Material for this task
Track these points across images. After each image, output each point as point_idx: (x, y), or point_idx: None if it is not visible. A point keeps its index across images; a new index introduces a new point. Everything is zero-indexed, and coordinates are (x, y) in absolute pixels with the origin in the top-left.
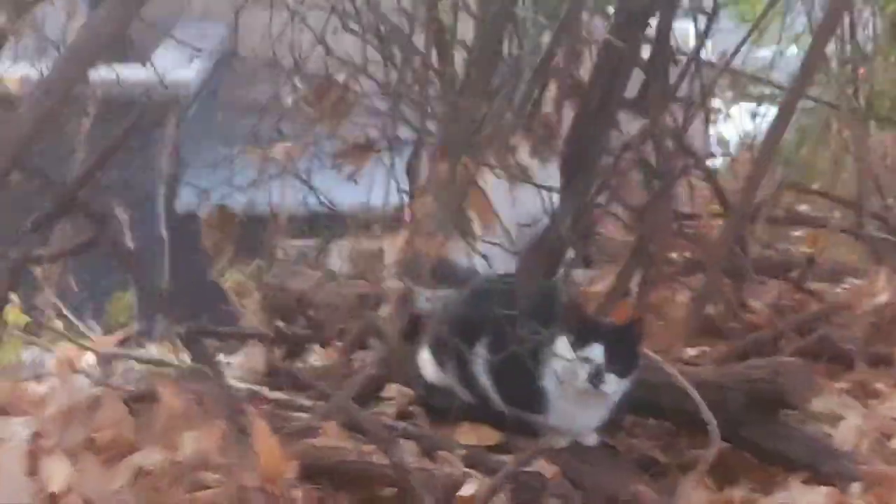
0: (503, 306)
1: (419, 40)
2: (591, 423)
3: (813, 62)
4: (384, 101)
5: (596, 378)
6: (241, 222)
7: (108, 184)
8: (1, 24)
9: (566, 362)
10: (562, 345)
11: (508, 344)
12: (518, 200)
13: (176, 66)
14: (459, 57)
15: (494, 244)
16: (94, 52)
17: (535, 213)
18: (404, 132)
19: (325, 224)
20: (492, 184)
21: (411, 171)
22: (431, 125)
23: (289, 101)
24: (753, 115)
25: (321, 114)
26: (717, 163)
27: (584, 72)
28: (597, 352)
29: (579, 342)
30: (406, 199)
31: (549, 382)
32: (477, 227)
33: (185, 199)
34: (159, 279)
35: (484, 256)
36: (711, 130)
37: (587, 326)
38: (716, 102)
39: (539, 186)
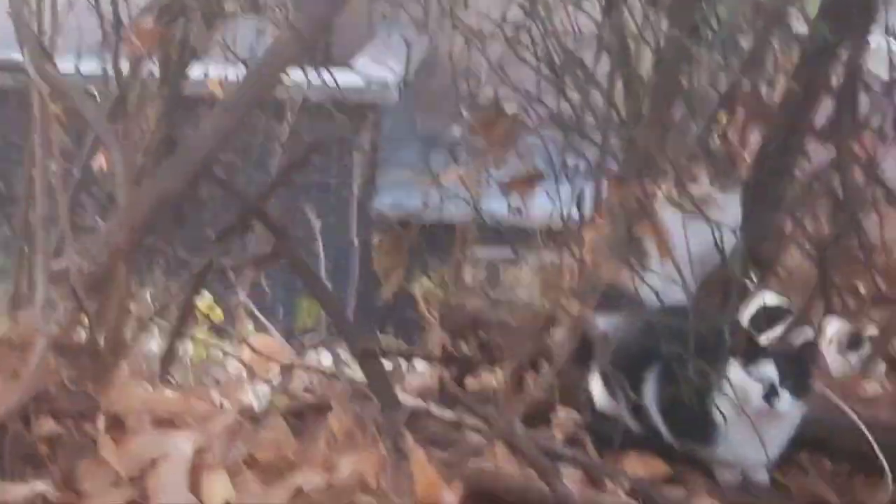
0: (675, 338)
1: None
2: (763, 454)
3: None
4: (555, 130)
5: (771, 395)
6: (425, 233)
7: (306, 188)
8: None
9: (739, 383)
10: (733, 369)
11: (679, 375)
12: (694, 233)
13: (376, 70)
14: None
15: (667, 277)
16: (285, 62)
17: (710, 246)
18: (573, 159)
19: (511, 235)
20: (669, 216)
21: (581, 200)
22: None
23: (457, 131)
24: None
25: (490, 143)
26: None
27: (773, 97)
28: (769, 370)
29: (750, 363)
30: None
31: (720, 410)
32: (652, 259)
33: (383, 203)
34: (349, 285)
35: (653, 289)
36: None
37: (758, 348)
38: None
39: (713, 221)
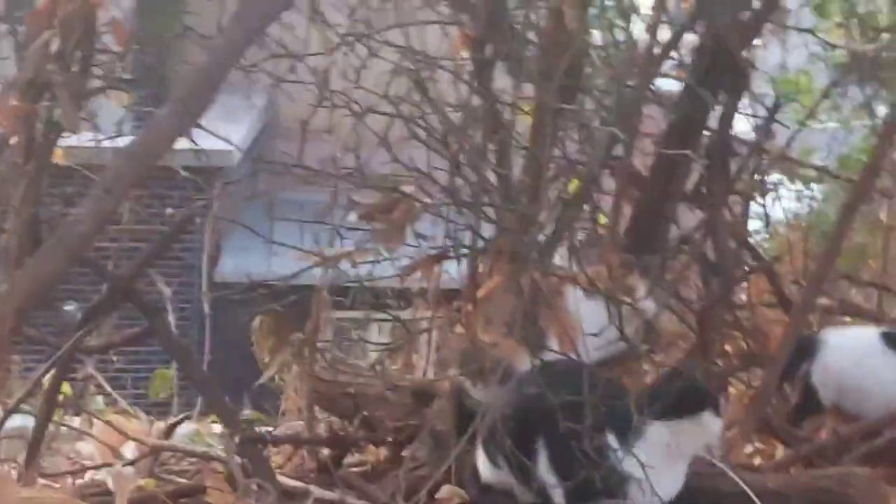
0: (569, 407)
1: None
2: None
3: (876, 165)
4: (449, 208)
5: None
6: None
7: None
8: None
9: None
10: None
11: (573, 443)
12: (587, 311)
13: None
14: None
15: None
16: (156, 152)
17: (602, 323)
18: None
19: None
20: (570, 293)
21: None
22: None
23: (351, 215)
24: (799, 196)
25: (387, 227)
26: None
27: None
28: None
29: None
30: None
31: (617, 475)
32: (553, 338)
33: (228, 268)
34: (201, 353)
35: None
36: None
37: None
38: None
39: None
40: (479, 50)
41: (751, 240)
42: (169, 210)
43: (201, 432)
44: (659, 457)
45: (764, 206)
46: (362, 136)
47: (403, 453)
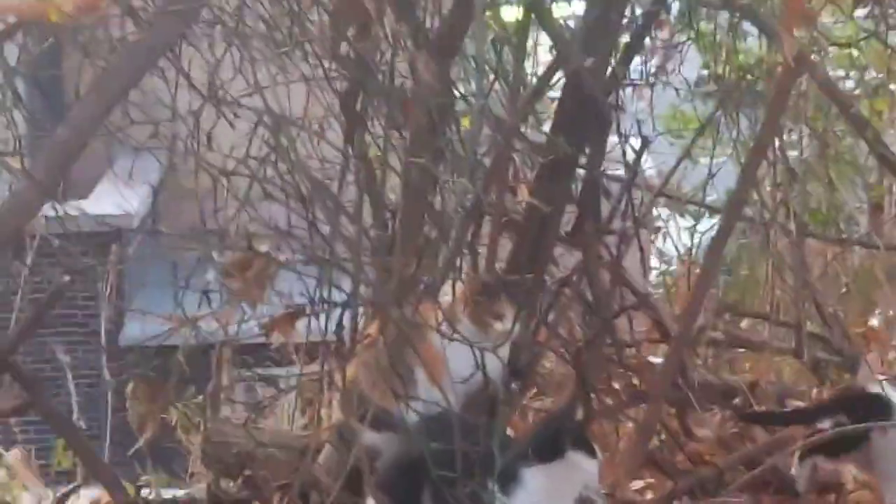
0: (445, 457)
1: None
2: None
3: (744, 187)
4: (310, 265)
5: None
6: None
7: (51, 322)
8: None
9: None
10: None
11: (451, 494)
12: (452, 350)
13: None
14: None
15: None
16: (15, 225)
17: (469, 368)
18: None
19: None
20: (437, 340)
21: (340, 330)
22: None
23: (210, 274)
24: (691, 232)
25: (245, 284)
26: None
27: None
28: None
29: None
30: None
31: None
32: (419, 384)
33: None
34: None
35: (420, 413)
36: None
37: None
38: (658, 218)
39: (474, 344)
40: (349, 106)
41: (646, 276)
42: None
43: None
44: (541, 501)
45: (654, 243)
46: (229, 197)
47: None
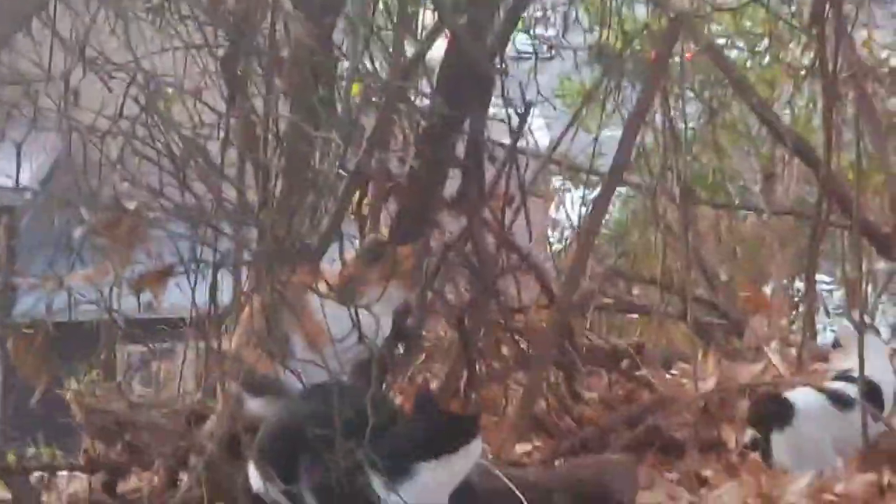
0: (324, 421)
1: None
2: None
3: (625, 151)
4: (183, 224)
5: None
6: (65, 334)
7: None
8: None
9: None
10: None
11: (328, 458)
12: (331, 317)
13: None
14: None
15: (309, 361)
16: None
17: (346, 328)
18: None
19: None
20: (314, 301)
21: (214, 292)
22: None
23: (77, 233)
24: (583, 201)
25: (114, 243)
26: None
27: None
28: None
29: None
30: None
31: (373, 489)
32: (297, 345)
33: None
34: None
35: (294, 372)
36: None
37: None
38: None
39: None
40: (229, 67)
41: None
42: None
43: None
44: (431, 494)
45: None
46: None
47: (176, 479)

Brief
Please make an exact copy of the whole listing and leave out its pictures.

Solution to the problem
Track these points across images. After each image, output each point as point_idx: (x, y), or point_idx: None if it is not visible. A point keeps its index across images; a new index introduces a new point. Everything is zero-indexed, and coordinates are (x, y) in absolute pixels with the origin in the top-left.
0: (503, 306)
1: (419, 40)
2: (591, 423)
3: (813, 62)
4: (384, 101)
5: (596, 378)
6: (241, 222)
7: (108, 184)
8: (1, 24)
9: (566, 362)
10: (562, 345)
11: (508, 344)
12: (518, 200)
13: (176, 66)
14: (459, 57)
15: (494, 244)
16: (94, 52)
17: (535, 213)
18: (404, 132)
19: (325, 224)
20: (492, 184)
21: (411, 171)
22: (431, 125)
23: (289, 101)
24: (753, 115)
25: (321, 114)
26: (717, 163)
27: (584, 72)
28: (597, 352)
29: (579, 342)
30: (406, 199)
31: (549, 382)
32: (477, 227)
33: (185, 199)
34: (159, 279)
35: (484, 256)
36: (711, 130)
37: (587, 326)
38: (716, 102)
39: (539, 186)
0: (675, 338)
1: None
2: (763, 454)
3: None
4: (555, 130)
5: (771, 395)
6: (425, 233)
7: (306, 188)
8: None
9: (739, 383)
10: (733, 369)
11: (679, 375)
12: (694, 233)
13: (376, 70)
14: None
15: (667, 277)
16: (285, 62)
17: (710, 246)
18: (573, 159)
19: (511, 235)
20: (669, 216)
21: (581, 200)
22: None
23: (457, 131)
24: None
25: (490, 143)
26: None
27: (773, 97)
28: (769, 370)
29: (750, 363)
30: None
31: (720, 410)
32: (652, 259)
33: (383, 203)
34: (349, 285)
35: (653, 289)
36: None
37: (758, 348)
38: None
39: (713, 221)
0: (569, 407)
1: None
2: None
3: (876, 165)
4: (449, 208)
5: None
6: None
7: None
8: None
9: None
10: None
11: (573, 443)
12: (587, 311)
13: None
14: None
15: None
16: (156, 152)
17: (602, 323)
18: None
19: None
20: (570, 293)
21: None
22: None
23: (351, 215)
24: (799, 196)
25: (387, 227)
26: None
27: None
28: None
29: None
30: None
31: (617, 475)
32: (553, 338)
33: (228, 268)
34: (201, 353)
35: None
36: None
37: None
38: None
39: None
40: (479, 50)
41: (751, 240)
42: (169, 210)
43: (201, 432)
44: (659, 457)
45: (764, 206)
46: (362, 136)
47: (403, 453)
0: (445, 457)
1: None
2: None
3: (744, 187)
4: (310, 265)
5: None
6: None
7: (51, 322)
8: None
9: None
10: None
11: (451, 494)
12: (452, 350)
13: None
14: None
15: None
16: (15, 225)
17: (469, 368)
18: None
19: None
20: (437, 340)
21: (340, 330)
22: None
23: (210, 274)
24: (691, 232)
25: (245, 284)
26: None
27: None
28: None
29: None
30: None
31: None
32: (419, 384)
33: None
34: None
35: (420, 413)
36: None
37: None
38: (658, 218)
39: (474, 344)
40: (349, 106)
41: (646, 276)
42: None
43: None
44: (541, 501)
45: (654, 243)
46: (229, 197)
47: None
0: (324, 421)
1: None
2: None
3: (625, 151)
4: (183, 224)
5: None
6: (65, 334)
7: None
8: None
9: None
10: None
11: (328, 458)
12: (331, 317)
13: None
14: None
15: (309, 361)
16: None
17: (346, 328)
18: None
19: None
20: (314, 301)
21: (214, 292)
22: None
23: (77, 233)
24: (583, 201)
25: (114, 243)
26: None
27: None
28: None
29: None
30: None
31: (373, 489)
32: (297, 345)
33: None
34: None
35: (294, 372)
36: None
37: None
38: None
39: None
40: (229, 67)
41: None
42: None
43: None
44: (431, 494)
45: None
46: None
47: (176, 479)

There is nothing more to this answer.